Data in this exercise: Begin

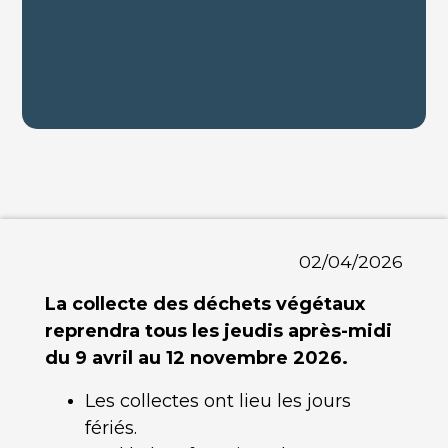
02/04/2026
La collecte des déchets végétaux
reprendra tous les jeudis après-midi
du 9 avril au 12 novembre 2026.
Les collectes ont lieu les jours
fériés.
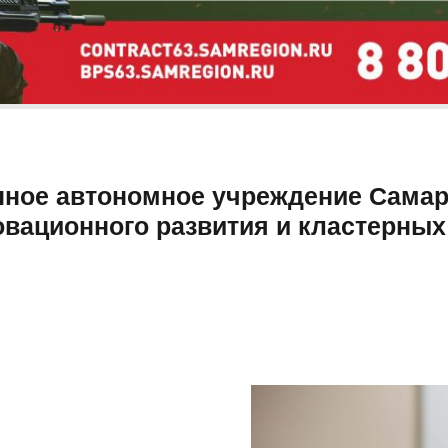
нное автономное учреждение Самар
овационного развития и кластерных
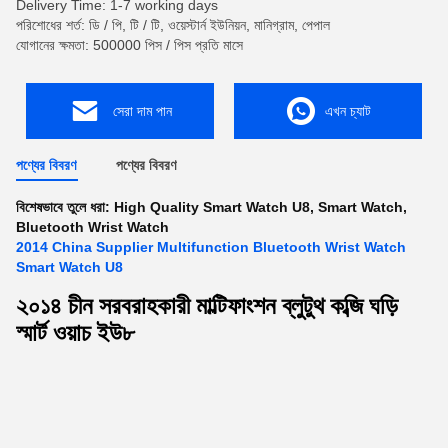
Delivery Time: 1-7 working days
পরিশোধের শর্ত: ডি / পি, টি / টি, ওয়েস্টার্ন ইউনিয়ন, মানিগ্রাম, পেপাল
যোগানের ক্ষমতা: 500000 পিস / পিস প্রতি মাসে
সেরা দাম পান
এখন চ্যাট
পণ্যের বিবরণ
পণ্যের বিবরণ
বিশেষভাবে তুলে ধরা:
High Quality Smart Watch U8
,
Smart Watch
,
Bluetooth Wrist Watch
2014 China Supplier Multifunction Bluetooth Wrist Watch
Smart Watch U8
২০১৪ চীন সরবরাহকারী মাল্টিফাংশন ব্লুটুথ কব্জি ঘড়ি
স্মার্ট ওয়াচ ইউ৮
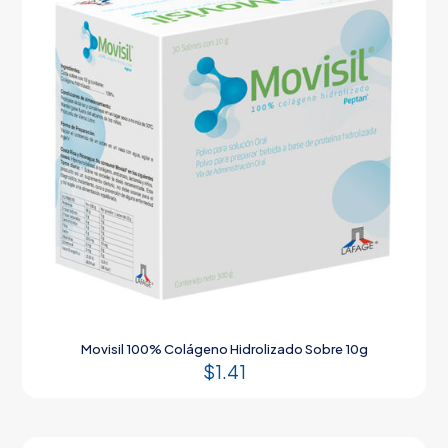
Movisil 100% Colágeno Hidrolizado Sobre 10g
$
1.41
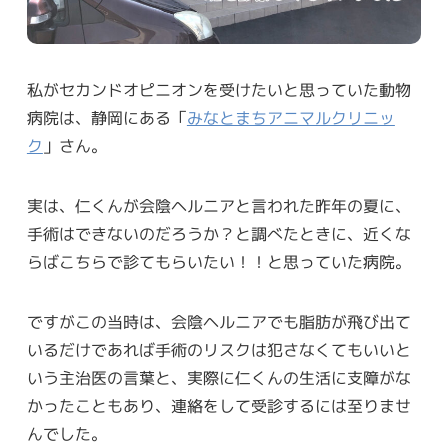
私がセカンドオピニオンを受けたいと思っていた動物
病院は、静岡にある「
みなとまちアニマルクリニッ
ク
」さん。
実は、仁くんが会陰ヘルニアと言われた昨年の夏に、
手術はできないのだろうか？と調べたときに、近くな
らばこちらで診てもらいたい！！と思っていた病院。
ですがこの当時は、会陰ヘルニアでも脂肪が飛び出て
いるだけであれば手術のリスクは犯さなくてもいいと
いう主治医の言葉と、実際に仁くんの生活に支障がな
かったこともあり、連絡をして受診するには至りませ
んでした。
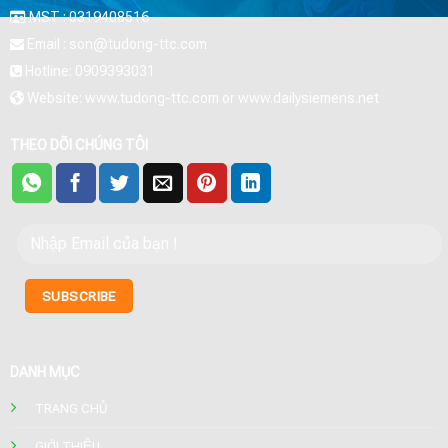
MST : 0319408516
Email : son@tudong-ttc.com
Hotline: 0909393031
Website: www.tudong-ttc.com or www.dailysiemens.net
THEO DÕI CHÚNG TÔI
DANH MỤC
TRANG CHỦ
GIỚI THIỆU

Data in this exercise: End

* Exercise details *
Would you reproduce each line of the material exactly, omitting the images?

* Answer section *
02/04/2026
La collecte des déchets végétaux
reprendra tous les jeudis après-midi
du 9 avril au 12 novembre 2026.
Les collectes ont lieu les jours
fériés.
нное автономное учреждение Самар
овационного развития и кластерных
Delivery Time: 1-7 working days
পরিশোধের শর্ত: ডি / পি, টি / টি, ওয়েস্টার্ন ইউনিয়ন, মানিগ্রাম, পেপাল
যোগানের ক্ষমতা: 500000 পিস / পিস প্রতি মাসে
সেরা দাম পান
এখন চ্যাট
পণ্যের বিবরণ
পণ্যের বিবরণ
বিশেষভাবে তুলে ধরা:
High Quality Smart Watch U8
,
Smart Watch
,
Bluetooth Wrist Watch
2014 China Supplier Multifunction Bluetooth Wrist Watch
Smart Watch U8
২০১৪ চীন সরবরাহকারী মাল্টিফাংশন ব্লুটুথ কব্জি ঘড়ি
স্মার্ট ওয়াচ ইউ৮
Movisil 100% Colágeno Hidrolizado Sobre 10g
$
1.41
私がセカンドオピニオンを受けたいと思っていた動物
病院は、静岡にある「
みなとまちアニマルクリニッ
ク
」さん。
実は、仁くんが会陰ヘルニアと言われた昨年の夏に、
手術はできないのだろうか？と調べたときに、近くな
らばこちらで診てもらいたい！！と思っていた病院。
ですがこの当時は、会陰ヘルニアでも脂肪が飛び出て
いるだけであれば手術のリスクは犯さなくてもいいと
いう主治医の言葉と、実際に仁くんの生活に支障がな
かったこともあり、連絡をして受診するには至りませ
んでした。
MST : 0319408516
Email : son@tudong-ttc.com
Hotline: 0909393031
Website: www.tudong-ttc.com or www.dailysiemens.net
THEO DÕI CHÚNG TÔI
DANH MỤC
TRANG CHỦ
GIỚI THIỆU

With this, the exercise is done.